_ФРАГМЕНТ ДОКУМЕНТА_
======

С 1937 года авангард был фактически под запретом в СССР. Для его возвращения потребовалось почти пятьдесят лет — и началось оно в… Пушкинском музее на выставке «Москва — Париж». Нынешний генеральный директор Третьяковской галереи Зельфира Трегулова — известный международный куратор. Благодаря ей во многих странах мира прогремели такие знаковые выставки, как «Амазонки авангарда».

По просьбе ELLE DECORATION она рассказывает о своей первой встрече с авангардом в закрытом хранилище в центре Москвы, периодах его возвращения в музейный и исследовательский оборот и фантастических выставках, которые становились блокбастерами на Западе, но в России никого не интересовали.

Музейное значение (фото 1)
Зельфира Трегулова в залах русского авангарда Третьяковской галереи на Крымском Валу. Интерьер — «Рабочий клуб» Александра Родченко, 1925 (реконструкция 2008 года).
Фото
антон земляной

ELLE DECORATION Когда состоялось ваше первое знакомство с русским авангардом?

ЗЕЛЬФИРА ТРЕГУЛОВА Очень хорошо помню, как это произошло! И в нашем знакомстве есть два основных момента. Когда я поступила в 1972 году в МГУ на отделение истории искусств, уже вышла чудесная книжка Дмитрия Владимировича Сарабь­янова с красным конем на обложке. Маленькая, но невероятно содержательная, с точными формулировками. Она давала хоть какое-то представление о художниках начала XX века, таких как Петров-Водкин или «Бубновый валет», точнее тех из них, кто работал в рамках фигуративной живописи.

======

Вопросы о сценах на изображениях

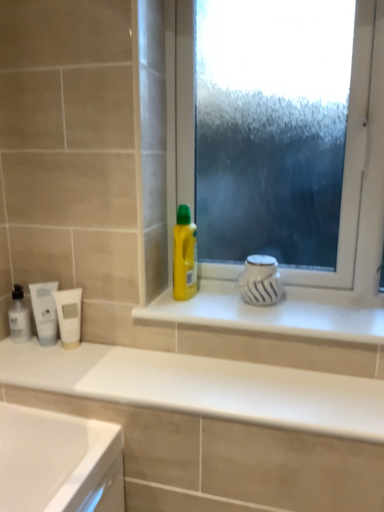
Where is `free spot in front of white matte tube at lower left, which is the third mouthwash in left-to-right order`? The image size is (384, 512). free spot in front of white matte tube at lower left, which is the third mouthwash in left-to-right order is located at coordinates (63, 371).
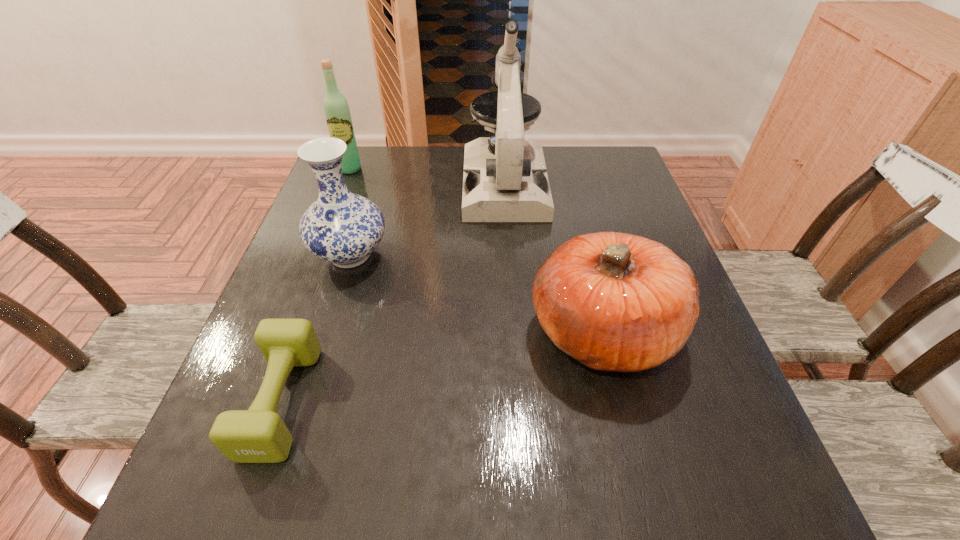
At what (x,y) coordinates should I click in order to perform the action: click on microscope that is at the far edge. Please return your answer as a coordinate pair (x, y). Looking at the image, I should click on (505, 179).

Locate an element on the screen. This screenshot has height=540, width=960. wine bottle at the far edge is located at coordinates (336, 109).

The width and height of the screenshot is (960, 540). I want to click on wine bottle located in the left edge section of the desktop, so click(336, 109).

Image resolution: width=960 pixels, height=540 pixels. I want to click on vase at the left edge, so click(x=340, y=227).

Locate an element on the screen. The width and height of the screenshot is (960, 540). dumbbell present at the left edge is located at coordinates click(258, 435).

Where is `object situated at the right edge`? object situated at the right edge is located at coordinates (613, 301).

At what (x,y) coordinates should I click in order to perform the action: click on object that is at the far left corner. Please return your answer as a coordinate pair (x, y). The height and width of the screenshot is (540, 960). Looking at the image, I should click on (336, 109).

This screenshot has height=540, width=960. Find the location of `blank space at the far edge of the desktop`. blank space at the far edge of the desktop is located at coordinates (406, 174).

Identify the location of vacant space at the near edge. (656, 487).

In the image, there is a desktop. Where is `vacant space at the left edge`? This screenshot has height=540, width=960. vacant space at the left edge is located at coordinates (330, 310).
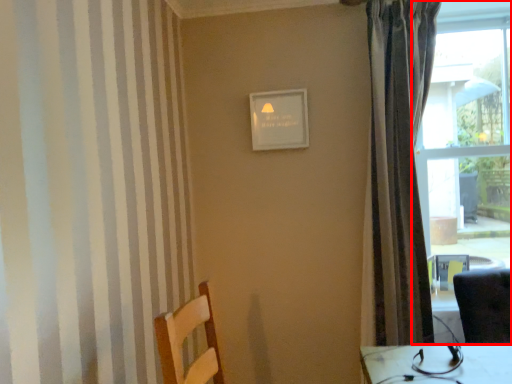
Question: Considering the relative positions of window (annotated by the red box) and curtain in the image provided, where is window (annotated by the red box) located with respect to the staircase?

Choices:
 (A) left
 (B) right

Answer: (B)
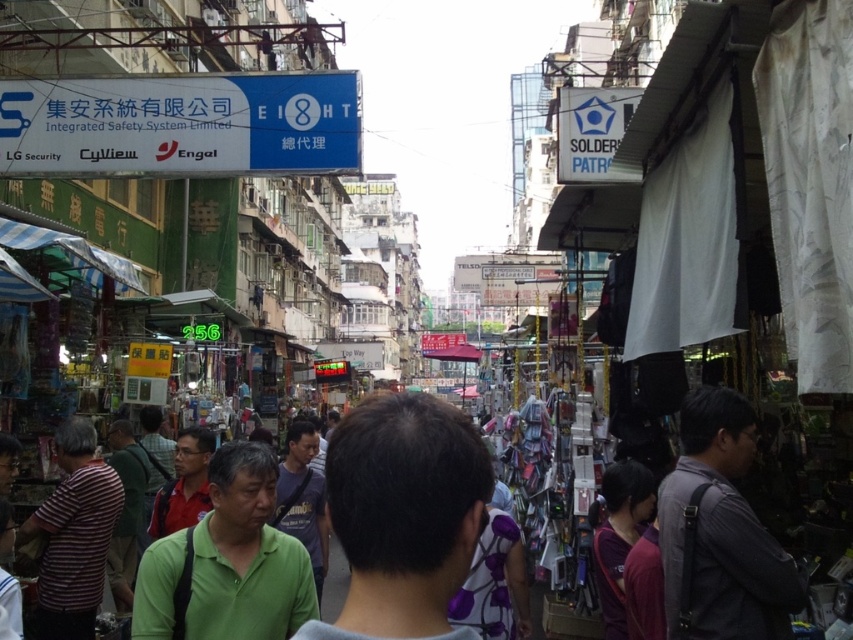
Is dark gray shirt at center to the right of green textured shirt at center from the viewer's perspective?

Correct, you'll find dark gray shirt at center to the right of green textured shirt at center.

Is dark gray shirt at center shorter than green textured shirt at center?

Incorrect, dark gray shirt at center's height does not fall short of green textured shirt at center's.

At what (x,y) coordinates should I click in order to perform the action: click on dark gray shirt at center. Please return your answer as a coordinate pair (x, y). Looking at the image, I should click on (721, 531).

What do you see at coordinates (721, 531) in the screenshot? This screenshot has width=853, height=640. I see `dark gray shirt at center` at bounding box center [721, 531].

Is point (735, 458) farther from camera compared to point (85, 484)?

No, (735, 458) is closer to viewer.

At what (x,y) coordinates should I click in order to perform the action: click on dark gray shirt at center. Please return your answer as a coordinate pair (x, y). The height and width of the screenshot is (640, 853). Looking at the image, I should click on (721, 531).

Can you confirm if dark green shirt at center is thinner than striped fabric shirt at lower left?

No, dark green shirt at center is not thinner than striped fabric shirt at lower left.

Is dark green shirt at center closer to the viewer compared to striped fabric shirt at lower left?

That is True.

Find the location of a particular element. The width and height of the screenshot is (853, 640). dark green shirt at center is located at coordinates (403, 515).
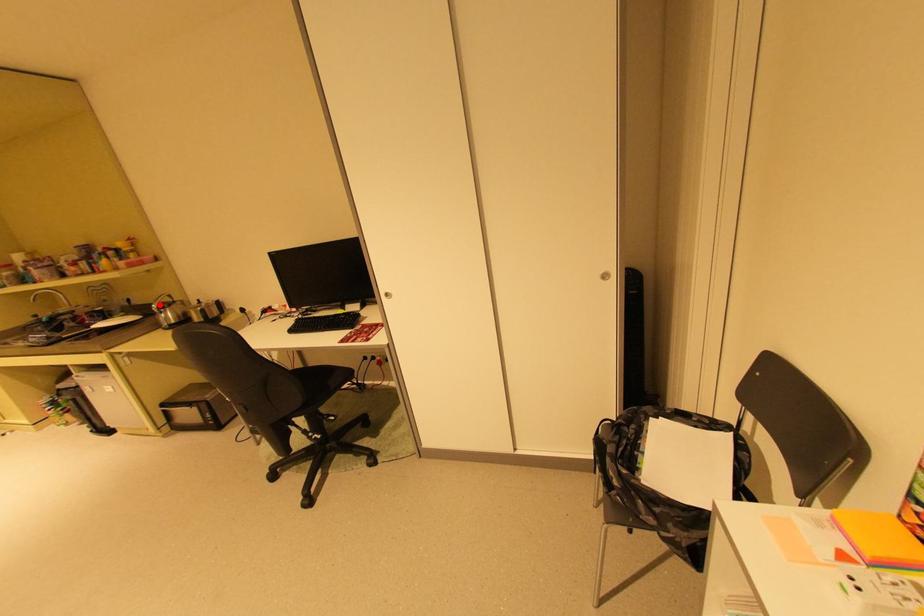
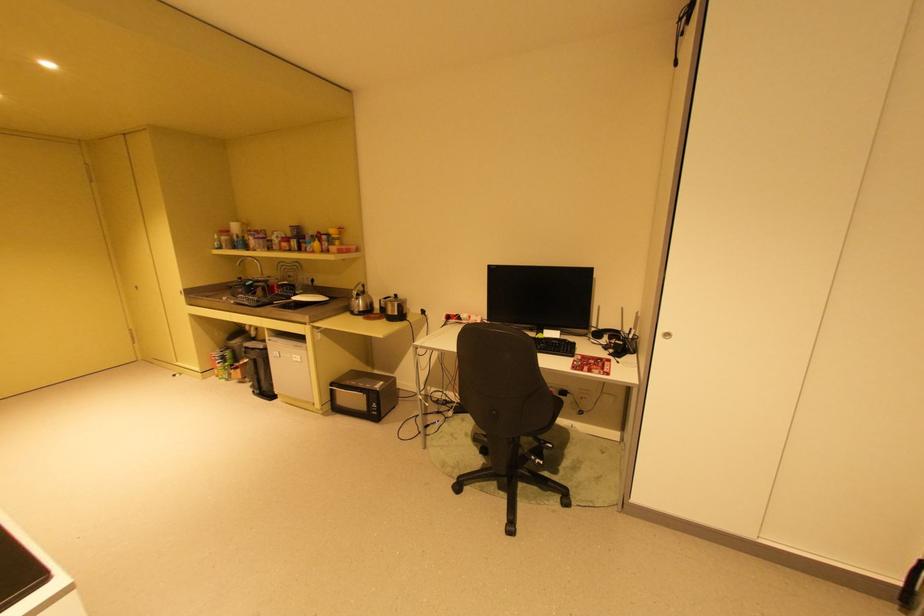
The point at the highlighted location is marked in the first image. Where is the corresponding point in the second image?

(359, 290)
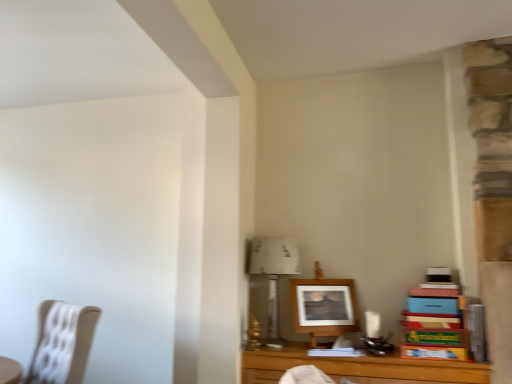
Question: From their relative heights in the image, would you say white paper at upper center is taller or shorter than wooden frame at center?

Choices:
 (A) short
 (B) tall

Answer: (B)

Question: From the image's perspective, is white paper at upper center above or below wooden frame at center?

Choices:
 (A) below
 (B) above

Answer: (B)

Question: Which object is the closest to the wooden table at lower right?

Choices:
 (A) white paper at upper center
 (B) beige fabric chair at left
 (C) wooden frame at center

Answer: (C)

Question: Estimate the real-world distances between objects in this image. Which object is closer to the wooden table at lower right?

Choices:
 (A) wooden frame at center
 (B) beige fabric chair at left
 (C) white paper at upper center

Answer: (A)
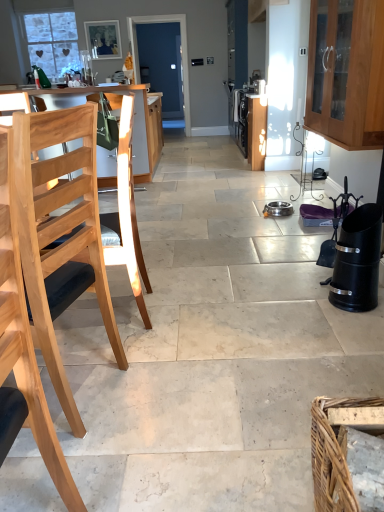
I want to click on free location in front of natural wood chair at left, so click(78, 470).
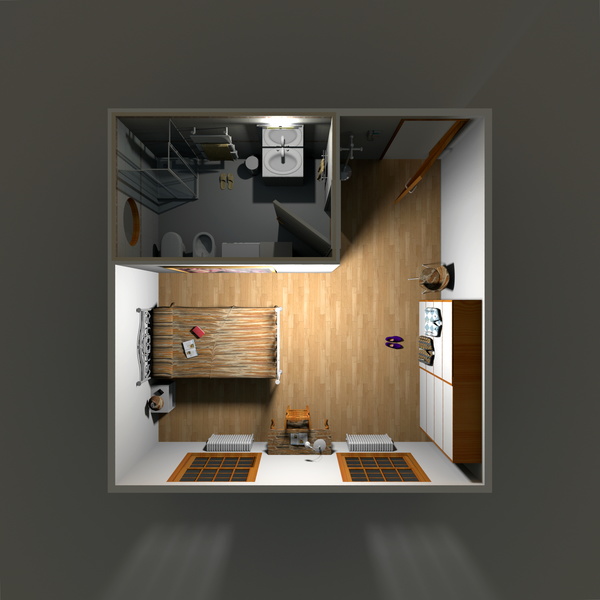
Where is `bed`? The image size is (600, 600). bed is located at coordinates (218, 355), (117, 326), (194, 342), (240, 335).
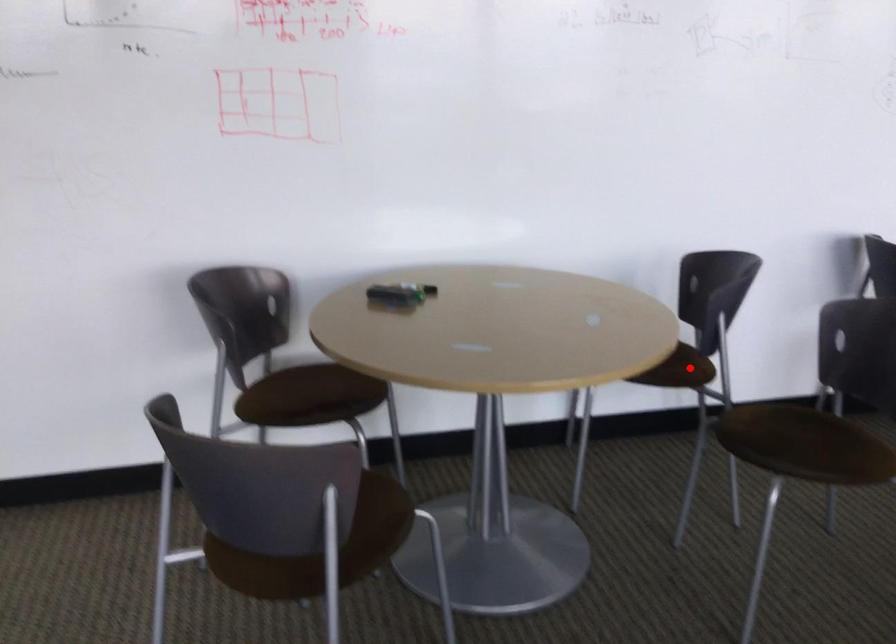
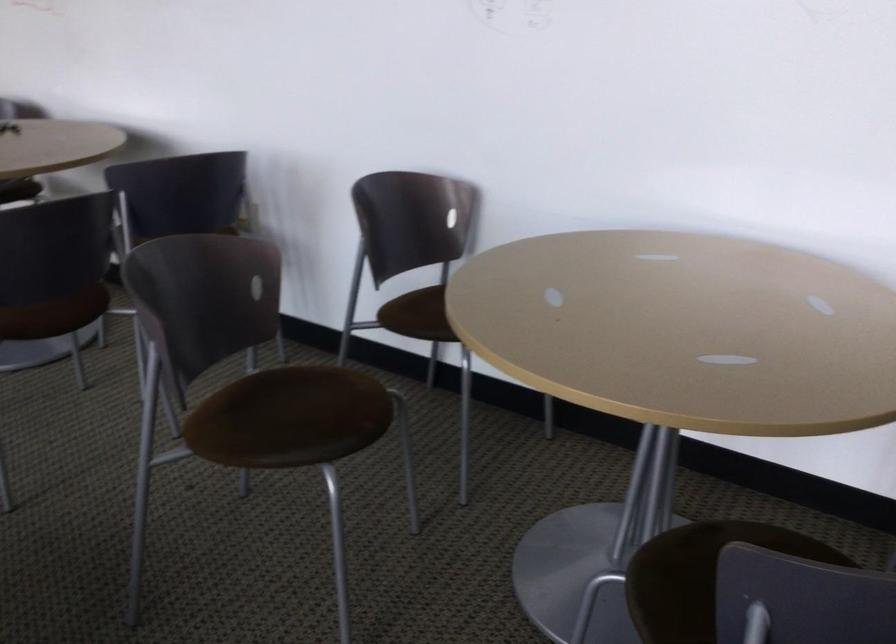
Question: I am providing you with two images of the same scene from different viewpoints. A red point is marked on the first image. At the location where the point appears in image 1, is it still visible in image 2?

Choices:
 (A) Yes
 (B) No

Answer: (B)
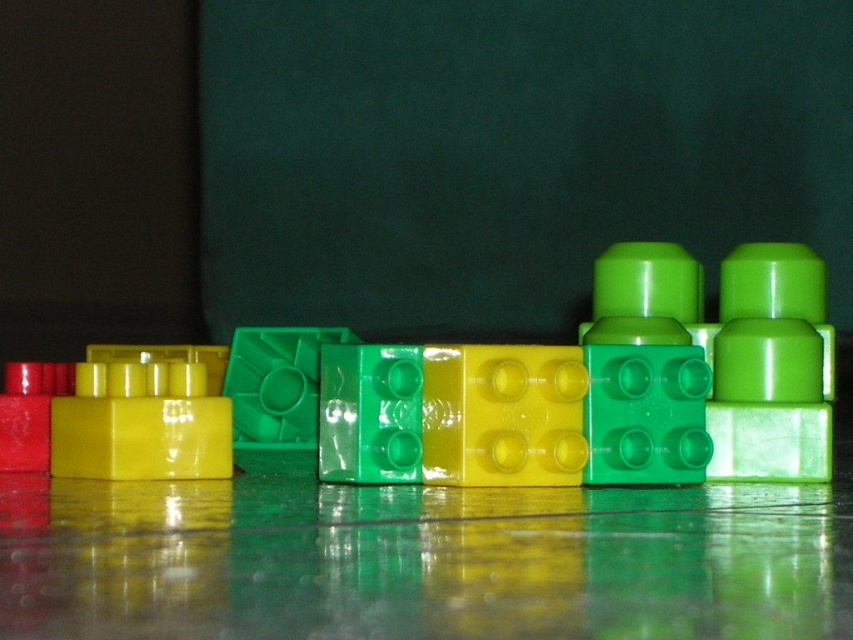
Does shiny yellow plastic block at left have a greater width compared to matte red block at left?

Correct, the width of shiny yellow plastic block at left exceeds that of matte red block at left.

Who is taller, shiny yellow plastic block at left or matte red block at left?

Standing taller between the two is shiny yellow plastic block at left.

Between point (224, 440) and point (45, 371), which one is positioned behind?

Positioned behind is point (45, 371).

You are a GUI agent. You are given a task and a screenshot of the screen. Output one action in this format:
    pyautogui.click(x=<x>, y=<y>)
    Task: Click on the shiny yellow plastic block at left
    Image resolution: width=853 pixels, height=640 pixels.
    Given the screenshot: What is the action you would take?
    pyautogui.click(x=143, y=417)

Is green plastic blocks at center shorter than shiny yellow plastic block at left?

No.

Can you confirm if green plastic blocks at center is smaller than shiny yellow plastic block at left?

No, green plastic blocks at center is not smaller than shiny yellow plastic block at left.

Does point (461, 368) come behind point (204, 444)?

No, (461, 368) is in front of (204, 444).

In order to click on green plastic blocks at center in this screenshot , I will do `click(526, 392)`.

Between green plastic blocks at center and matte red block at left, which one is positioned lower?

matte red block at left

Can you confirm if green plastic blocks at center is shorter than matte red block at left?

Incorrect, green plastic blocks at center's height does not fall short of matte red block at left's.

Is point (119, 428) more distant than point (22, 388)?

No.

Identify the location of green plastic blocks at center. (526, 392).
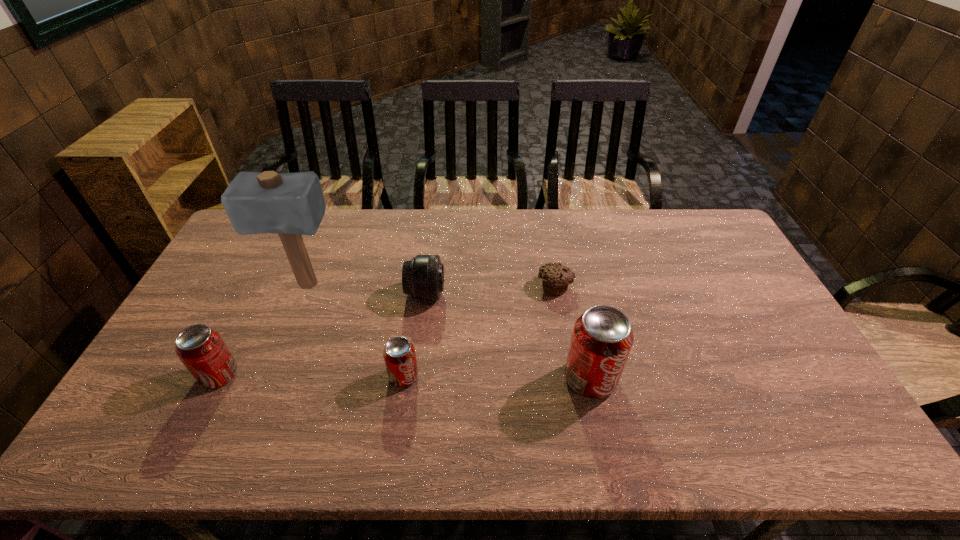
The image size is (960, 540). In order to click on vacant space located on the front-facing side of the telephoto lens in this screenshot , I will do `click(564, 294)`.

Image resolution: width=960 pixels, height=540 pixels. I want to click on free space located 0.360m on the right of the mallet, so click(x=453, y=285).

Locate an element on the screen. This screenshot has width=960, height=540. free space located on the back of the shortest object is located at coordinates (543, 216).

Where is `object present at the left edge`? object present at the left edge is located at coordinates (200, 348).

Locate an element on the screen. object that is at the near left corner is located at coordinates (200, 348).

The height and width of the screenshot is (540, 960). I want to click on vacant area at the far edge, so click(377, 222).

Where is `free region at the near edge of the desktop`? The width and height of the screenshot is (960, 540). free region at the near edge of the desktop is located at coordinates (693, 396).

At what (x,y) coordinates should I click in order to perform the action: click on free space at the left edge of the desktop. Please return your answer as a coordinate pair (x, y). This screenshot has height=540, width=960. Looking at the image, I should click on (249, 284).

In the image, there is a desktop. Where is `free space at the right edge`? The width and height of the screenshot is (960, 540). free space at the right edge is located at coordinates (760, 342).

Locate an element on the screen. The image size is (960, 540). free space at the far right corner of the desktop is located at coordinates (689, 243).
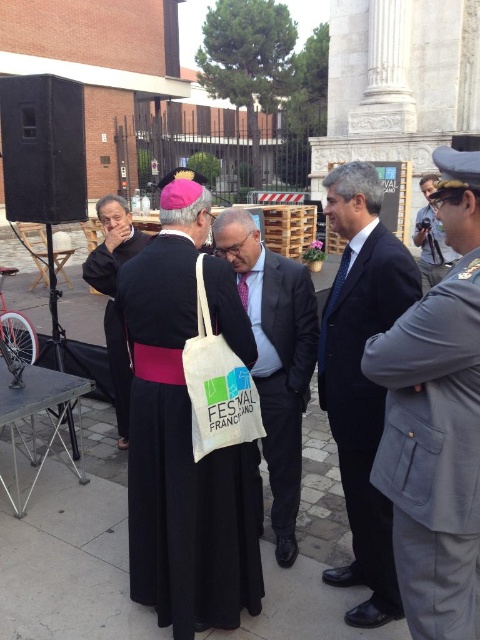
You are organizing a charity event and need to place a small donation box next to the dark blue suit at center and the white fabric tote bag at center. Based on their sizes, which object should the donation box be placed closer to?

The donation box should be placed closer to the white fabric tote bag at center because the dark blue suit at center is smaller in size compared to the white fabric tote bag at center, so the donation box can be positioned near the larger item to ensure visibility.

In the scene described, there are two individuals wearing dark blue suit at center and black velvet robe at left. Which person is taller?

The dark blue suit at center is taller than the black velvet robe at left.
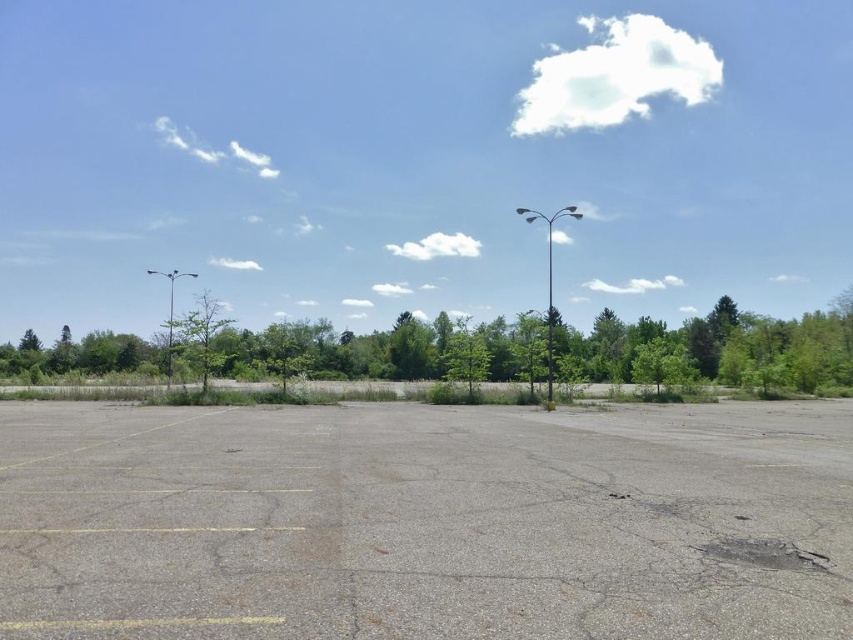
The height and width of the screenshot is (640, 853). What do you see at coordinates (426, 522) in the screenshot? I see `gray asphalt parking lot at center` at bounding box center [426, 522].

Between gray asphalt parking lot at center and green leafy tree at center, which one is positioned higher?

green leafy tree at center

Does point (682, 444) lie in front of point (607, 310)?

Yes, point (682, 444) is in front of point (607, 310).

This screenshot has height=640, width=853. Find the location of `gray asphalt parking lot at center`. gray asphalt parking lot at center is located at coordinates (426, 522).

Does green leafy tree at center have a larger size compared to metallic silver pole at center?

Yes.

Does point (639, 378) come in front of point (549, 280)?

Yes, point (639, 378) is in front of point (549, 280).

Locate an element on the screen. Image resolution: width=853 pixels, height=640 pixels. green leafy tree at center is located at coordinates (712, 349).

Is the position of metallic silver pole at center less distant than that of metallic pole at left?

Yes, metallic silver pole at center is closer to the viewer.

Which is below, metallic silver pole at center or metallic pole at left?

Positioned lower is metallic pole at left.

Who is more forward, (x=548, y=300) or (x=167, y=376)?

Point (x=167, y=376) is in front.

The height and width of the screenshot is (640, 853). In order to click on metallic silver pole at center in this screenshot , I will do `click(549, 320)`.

======

_ЗАДАНИЯ_
• A. Выпишите в порядке появления все годы, обозначенные четырехзначными числами во фрагменте интервью о русском авангарде.
• B. Воспроизведите без изменений строки записей, начиная со строки, содержащей «In order to click on green», и заканчивая строкой, содержащей «Incorrect, green plastic».
Фрагмент интервью и записи никак не связаны между собой.

_ОТВЕТЫ_
• A. 1937, 1925, 2008, 1972

• B.
In order to click on green plastic blocks at center in this screenshot , I will do `click(526, 392)`.

Between green plastic blocks at center and matte red block at left, which one is positioned lower?

matte red block at left

Can you confirm if green plastic blocks at center is shorter than matte red block at left?

Incorrect, green plastic blocks at center's height does not fall short of matte red block at left's.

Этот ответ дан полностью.